Reproduce the stretch of the data below from the line containing "genus: Omphalina" through the line containing "family: Araucariaceae", keeping every line unchanged and including both end lines.
::: Records :::
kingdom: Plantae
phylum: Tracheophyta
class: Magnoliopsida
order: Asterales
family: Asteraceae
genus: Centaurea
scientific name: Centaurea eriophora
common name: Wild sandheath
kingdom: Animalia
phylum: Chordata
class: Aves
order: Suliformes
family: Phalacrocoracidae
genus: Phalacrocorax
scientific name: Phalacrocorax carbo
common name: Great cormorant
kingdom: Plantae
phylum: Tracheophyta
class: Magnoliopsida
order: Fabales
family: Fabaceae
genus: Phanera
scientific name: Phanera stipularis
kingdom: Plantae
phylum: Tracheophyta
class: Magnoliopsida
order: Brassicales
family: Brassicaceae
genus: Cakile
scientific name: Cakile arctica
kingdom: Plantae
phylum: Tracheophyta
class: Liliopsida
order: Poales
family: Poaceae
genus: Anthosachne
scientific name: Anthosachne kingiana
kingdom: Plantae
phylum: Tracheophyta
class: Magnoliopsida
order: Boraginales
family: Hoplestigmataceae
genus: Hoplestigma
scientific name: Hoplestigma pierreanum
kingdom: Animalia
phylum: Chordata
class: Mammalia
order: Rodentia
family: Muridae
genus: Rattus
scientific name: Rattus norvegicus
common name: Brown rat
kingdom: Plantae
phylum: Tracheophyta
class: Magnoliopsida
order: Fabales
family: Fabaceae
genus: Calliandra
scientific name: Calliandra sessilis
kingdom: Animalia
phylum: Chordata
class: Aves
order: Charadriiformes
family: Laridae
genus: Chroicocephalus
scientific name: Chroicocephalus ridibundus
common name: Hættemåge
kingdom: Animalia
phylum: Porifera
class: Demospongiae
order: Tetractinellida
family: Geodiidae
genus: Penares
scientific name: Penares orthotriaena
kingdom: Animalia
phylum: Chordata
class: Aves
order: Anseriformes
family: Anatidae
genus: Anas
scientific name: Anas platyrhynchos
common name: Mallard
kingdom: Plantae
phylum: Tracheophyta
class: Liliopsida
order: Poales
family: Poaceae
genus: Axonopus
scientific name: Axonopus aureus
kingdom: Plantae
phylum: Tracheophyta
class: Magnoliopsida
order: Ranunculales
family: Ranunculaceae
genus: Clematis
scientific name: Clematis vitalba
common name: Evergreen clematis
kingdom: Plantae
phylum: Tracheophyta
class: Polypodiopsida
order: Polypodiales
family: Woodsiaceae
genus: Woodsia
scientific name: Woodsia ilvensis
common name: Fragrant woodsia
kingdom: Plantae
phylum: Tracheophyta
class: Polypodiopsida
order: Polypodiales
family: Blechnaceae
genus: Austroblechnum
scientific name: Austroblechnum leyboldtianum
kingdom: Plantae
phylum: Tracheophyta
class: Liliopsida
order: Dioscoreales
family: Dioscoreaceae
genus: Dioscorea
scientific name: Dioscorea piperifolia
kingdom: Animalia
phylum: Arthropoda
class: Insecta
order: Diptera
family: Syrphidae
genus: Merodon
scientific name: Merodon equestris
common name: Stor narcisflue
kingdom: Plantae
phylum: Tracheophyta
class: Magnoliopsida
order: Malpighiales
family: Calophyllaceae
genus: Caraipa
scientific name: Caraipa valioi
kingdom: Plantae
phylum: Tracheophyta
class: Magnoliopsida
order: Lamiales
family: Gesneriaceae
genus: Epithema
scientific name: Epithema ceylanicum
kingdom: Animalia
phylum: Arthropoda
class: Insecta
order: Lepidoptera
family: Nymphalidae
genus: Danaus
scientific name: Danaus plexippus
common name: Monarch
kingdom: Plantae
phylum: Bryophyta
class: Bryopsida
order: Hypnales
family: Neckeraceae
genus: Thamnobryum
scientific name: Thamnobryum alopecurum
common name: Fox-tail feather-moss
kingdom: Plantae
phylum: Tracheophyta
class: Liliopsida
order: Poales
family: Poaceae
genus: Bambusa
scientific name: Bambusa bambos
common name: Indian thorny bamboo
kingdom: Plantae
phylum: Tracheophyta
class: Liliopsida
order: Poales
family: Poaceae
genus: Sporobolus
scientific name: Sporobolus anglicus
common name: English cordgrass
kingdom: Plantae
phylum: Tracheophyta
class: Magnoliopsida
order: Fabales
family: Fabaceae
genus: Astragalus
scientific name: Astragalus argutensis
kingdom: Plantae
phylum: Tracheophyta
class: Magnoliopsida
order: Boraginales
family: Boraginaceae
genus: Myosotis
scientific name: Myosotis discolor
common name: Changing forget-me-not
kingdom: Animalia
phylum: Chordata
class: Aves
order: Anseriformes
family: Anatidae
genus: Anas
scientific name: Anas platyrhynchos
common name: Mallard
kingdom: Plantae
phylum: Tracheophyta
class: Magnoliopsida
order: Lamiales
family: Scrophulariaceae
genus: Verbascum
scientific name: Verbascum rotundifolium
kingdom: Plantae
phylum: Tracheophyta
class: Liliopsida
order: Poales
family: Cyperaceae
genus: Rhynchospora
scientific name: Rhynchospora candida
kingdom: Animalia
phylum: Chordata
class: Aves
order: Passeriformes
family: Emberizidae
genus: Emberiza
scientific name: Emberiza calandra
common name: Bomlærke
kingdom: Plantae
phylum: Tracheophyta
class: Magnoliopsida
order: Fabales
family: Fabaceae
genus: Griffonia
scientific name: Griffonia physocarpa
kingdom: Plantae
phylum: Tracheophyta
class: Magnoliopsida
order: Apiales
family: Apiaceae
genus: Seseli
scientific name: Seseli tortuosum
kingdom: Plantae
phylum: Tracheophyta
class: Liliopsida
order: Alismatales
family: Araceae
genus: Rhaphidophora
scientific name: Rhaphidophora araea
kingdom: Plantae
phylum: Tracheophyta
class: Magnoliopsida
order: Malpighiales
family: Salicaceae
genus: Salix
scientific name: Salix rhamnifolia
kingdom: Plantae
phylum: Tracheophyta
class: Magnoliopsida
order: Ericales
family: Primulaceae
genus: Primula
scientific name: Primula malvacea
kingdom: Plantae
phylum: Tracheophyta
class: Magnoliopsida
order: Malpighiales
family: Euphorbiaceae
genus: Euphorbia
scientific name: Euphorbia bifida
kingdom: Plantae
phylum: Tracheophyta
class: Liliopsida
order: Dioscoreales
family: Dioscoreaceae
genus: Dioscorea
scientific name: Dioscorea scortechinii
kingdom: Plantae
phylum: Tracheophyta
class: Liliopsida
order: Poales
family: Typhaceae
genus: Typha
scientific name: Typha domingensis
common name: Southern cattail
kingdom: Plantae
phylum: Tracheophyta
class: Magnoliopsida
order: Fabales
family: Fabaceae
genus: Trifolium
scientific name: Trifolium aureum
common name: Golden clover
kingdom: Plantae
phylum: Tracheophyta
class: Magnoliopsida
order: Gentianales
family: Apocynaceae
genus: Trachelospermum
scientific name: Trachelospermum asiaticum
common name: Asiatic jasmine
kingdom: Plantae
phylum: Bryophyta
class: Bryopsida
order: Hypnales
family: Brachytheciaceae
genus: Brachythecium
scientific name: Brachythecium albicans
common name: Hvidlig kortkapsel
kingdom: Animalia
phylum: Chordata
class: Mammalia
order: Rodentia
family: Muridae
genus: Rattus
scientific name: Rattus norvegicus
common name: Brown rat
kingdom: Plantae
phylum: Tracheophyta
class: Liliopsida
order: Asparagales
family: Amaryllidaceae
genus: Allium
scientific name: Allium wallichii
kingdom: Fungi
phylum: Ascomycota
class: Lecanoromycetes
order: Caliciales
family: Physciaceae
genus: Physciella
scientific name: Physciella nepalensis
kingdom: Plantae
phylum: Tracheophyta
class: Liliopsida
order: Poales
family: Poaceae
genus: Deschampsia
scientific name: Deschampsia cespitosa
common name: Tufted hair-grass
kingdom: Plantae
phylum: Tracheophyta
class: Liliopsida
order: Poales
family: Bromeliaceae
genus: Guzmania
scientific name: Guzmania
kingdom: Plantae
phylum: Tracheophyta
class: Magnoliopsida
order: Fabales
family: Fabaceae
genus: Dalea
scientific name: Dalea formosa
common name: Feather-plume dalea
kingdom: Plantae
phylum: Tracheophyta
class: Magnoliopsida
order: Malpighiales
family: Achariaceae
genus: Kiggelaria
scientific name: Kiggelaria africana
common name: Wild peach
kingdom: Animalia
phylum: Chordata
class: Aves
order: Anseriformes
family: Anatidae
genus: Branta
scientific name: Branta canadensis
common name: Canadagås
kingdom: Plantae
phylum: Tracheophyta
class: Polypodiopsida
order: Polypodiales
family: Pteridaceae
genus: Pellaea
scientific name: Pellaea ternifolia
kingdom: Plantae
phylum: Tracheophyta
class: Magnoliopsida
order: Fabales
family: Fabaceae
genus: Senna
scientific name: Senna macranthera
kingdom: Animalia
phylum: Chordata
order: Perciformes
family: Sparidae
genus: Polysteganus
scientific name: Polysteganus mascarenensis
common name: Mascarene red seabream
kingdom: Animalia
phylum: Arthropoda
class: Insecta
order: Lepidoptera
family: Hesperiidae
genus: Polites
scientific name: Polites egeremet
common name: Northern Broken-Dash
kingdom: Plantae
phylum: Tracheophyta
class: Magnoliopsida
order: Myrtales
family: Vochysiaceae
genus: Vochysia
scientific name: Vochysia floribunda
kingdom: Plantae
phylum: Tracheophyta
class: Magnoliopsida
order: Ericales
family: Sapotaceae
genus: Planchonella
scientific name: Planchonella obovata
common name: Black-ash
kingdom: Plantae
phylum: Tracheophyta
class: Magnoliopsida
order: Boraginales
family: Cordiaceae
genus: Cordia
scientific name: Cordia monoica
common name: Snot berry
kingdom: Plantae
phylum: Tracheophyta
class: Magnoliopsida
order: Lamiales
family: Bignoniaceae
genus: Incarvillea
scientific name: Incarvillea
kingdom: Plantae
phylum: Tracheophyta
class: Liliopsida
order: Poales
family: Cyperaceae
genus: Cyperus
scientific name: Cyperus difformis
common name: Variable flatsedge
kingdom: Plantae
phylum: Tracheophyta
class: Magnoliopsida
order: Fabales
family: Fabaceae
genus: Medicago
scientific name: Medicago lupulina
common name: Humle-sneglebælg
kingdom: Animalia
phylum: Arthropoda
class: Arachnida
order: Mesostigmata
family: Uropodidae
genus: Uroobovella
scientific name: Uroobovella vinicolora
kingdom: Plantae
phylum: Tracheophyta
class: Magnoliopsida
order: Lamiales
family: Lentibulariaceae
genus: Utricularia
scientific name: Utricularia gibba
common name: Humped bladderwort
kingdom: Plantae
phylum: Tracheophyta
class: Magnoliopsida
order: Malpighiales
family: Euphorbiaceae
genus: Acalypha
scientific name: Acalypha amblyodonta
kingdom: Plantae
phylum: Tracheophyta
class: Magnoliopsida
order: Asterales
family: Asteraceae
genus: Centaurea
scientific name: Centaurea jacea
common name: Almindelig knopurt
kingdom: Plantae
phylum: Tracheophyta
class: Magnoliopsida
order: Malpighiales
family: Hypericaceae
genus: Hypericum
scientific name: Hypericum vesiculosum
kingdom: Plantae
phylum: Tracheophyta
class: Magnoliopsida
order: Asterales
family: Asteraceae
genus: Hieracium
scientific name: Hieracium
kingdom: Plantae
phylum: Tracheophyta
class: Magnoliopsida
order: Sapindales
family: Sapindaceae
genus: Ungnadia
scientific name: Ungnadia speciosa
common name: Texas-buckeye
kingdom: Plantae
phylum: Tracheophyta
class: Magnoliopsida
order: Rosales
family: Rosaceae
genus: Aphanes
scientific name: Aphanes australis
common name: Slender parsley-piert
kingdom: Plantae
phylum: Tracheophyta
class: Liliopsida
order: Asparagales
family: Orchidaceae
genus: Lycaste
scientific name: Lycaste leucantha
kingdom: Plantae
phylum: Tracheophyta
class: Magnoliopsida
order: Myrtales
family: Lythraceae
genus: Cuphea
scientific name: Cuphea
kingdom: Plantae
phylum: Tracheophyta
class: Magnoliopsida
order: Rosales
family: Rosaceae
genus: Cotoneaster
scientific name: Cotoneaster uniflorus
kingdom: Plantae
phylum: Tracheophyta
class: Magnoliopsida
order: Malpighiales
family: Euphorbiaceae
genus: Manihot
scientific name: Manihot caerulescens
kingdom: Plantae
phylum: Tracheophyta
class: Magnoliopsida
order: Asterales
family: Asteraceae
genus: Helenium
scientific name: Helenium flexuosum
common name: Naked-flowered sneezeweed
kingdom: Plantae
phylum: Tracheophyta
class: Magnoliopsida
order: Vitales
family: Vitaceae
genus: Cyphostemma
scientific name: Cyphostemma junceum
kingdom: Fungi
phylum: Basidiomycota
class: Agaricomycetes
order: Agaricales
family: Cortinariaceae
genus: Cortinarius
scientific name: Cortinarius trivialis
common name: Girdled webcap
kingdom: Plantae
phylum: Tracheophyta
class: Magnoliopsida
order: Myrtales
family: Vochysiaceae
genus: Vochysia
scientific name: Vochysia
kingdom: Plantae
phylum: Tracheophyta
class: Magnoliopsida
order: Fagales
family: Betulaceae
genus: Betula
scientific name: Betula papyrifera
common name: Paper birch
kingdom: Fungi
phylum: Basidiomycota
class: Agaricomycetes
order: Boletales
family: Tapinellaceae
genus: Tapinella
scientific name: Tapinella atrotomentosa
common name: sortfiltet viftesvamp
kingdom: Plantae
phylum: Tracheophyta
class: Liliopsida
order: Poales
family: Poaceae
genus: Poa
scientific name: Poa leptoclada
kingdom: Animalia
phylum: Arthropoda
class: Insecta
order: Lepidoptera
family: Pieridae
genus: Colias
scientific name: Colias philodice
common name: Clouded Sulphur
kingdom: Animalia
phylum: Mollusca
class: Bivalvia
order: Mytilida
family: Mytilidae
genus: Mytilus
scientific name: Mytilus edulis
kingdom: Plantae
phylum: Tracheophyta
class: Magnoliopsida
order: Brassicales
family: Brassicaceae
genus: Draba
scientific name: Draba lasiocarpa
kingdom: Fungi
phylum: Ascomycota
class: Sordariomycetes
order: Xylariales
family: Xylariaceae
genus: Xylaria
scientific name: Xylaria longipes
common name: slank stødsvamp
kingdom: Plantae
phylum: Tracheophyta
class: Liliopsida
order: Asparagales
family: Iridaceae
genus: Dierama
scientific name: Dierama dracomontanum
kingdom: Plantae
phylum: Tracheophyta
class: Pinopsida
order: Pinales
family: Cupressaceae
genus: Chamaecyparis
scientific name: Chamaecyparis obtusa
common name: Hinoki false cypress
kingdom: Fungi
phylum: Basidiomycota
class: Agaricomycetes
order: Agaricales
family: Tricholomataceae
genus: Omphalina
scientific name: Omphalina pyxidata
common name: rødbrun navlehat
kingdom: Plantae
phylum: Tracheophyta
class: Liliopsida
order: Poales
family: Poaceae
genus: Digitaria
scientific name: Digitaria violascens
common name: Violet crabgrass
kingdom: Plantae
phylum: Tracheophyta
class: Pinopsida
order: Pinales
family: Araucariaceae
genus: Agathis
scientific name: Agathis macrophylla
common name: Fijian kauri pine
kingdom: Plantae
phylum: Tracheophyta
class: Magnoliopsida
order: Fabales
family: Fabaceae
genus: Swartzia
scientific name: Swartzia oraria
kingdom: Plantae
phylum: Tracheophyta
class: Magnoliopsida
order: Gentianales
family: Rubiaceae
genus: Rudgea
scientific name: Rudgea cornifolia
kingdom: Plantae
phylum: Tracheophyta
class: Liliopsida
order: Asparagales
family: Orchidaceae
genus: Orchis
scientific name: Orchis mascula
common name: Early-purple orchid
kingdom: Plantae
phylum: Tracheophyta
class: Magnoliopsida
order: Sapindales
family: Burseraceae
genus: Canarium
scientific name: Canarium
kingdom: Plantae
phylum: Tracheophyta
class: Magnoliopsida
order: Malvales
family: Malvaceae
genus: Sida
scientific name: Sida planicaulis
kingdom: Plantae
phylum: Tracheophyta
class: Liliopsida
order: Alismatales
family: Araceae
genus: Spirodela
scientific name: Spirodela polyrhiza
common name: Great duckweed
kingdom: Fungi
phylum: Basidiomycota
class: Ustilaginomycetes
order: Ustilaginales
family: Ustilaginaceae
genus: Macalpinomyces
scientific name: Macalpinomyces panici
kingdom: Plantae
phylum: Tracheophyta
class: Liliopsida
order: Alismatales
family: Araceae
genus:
:::
* [Full output]:
genus: Omphalina
scientific name: Omphalina pyxidata
common name: rødbrun navlehat
kingdom: Plantae
phylum: Tracheophyta
class: Liliopsida
order: Poales
family: Poaceae
genus: Digitaria
scientific name: Digitaria violascens
common name: Violet crabgrass
kingdom: Plantae
phylum: Tracheophyta
class: Pinopsida
order: Pinales
family: Araucariaceae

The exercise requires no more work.